§ Problem set
1 > Decide whether each statement below agrees with the review of Soderbergh's Che. For each one, answer yes or no and quote the words of the review that decide it.
(a) The writer says Soderbergh's films present Che Guevara as the embodiment of the romantic notion of liberating all the world's oppressed.
(b) The revolutions in Cuba and Bolivia are shown through a paralleled structure across both films.
(c) The review describes the Cuban revolution as the failed one.
2 > Please carry the review of Soderbergh's Che forward from its last sentence.

“Revolution is, in many people’s minds, more about ideals, wild hopes, romance; too many facts, and the world looks impossible to change. Che Guevara was literally the embodiment of the romantic notion that unyielding dedication and unceasing struggle could achieve the liberation of all the world’s oppressed, and this is such an attractive idea that one may prefer not to dwell on his humorlessness, his rigidity, his icy ruthlessness.” When the Revolution Comes and Goes, Terrence Rafferty, New York Times

I responded to Rafferty’s review on these pages a few weeks back, reflecting upon some of his oversights in relation to Cuban cinema. This time, after seeing the film(s), I’d like to address some of his thoughts about Che itself, and the ongoing problems and project of representing revolution.

While the five or more long hours of viewing Soderbergh’s expensive exercise in showing struggle are certainly challenging, exhausting, and curiously numbing it is Soderbergh’s rigid, and almost dogmatic resistance to engaging in the typical forefronting of “ideals, wild hopes, [and] romance” in his depiction of revolution(s), as well as his and (Benicio Del Toro’s) stubborn refusal to see Che Guevara as “the embodiment of the romantic notion that unyielding dedication and unceasing struggle could achieve the liberation of all the world’s oppressed,” that is the films’ most revolutionary gesture. Here he takes the revolutionary road rarely travelled in (dominant) cinema. For, Soderbergh rigorously rids these revolutions and their icons of heroism, romance, melodrama, and even ideals. He painstakingly shows the successful and failed revolutions of Cuba and Bolivia, respectively, through a paralleled structure for both films that formulaically alternates between the boring, tiring nitty-gritty labor of mounting guerilla warfare (constructing lodging, hiking from camp to camp, preparing food, chatting with your interchangeable mates, bunking on hard ground) and the decidedly deflated spats of warfare, where death and pain often result from its fragmented chaos. Che‘s the Jeanne Dielman of revolution films: a laboring look into the mundane tedium and drudgery of armed resistance, its hard and thankless work, its uncinematic sweep .

§ Information provided

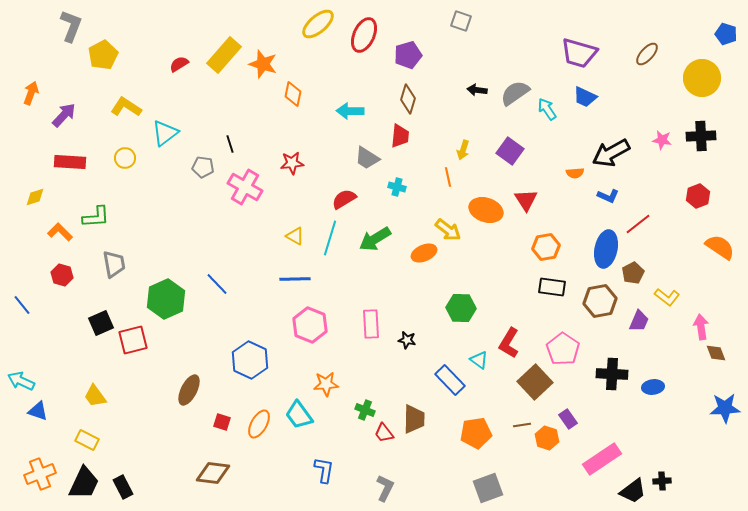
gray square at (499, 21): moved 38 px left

§ Results of the exercise
1 >
(a) No: "stubborn refusal to see Che Guevara as"
(b) Yes: "through a paralleled structure for both films"
(c) No: "the successful and failed revolutions of Cuba and Bolivia, respectively"

2 >
Not sexy in the least, both Che (hacking away with asthma, indistinguishable from all the other ragged, hairy men in his band except for in his high regard for decency and good behaviour) and his revolutions(s) are depicted by Soderbergh as the inevitable consequences of world history writ small. We are not permitted to understand why Che leaves his cushy life to join the revolution, this being “justified” in the film by Castro’s speedy reading of a laundry list of statistics (facts) over a plate of spaghetti at a dinner party. In the second film, Che once repeats the boring rote list (as drab as his is daily revolutionary routine, as for Jeanne Dielman, it takes time to husk corn), but his more common and notably unrousing lectures to his troops (and recruits) usually focus on a more benign (if admirable and less romantic) vision of a world of universal reading, writing, and healthcare. Held against the tedium of the work needed to get there, Soderbergh focuses upon the many recruits who revolt against the revolution, and the as many who choose not to join at all. As the Bolivian film suggests, ideals that enable one revolution fall short merely a few years later. Why: people are just as hungry and illiterate in both situations? The two films serve as counter-weights, doppleganger reflections of and on revolutionary success and failure that actually hinge on stronger/bigger (less romantic/less sexy) forces that Soderbergh leaves beyond the frame (the political-economic “facts” of nations). What’s left is his use of cinema to deny cinema’s typical reliance upon (and power at) the rousing representations of the heroic passions of one man, or even his merry men. These often do a film but not an actual revolution make.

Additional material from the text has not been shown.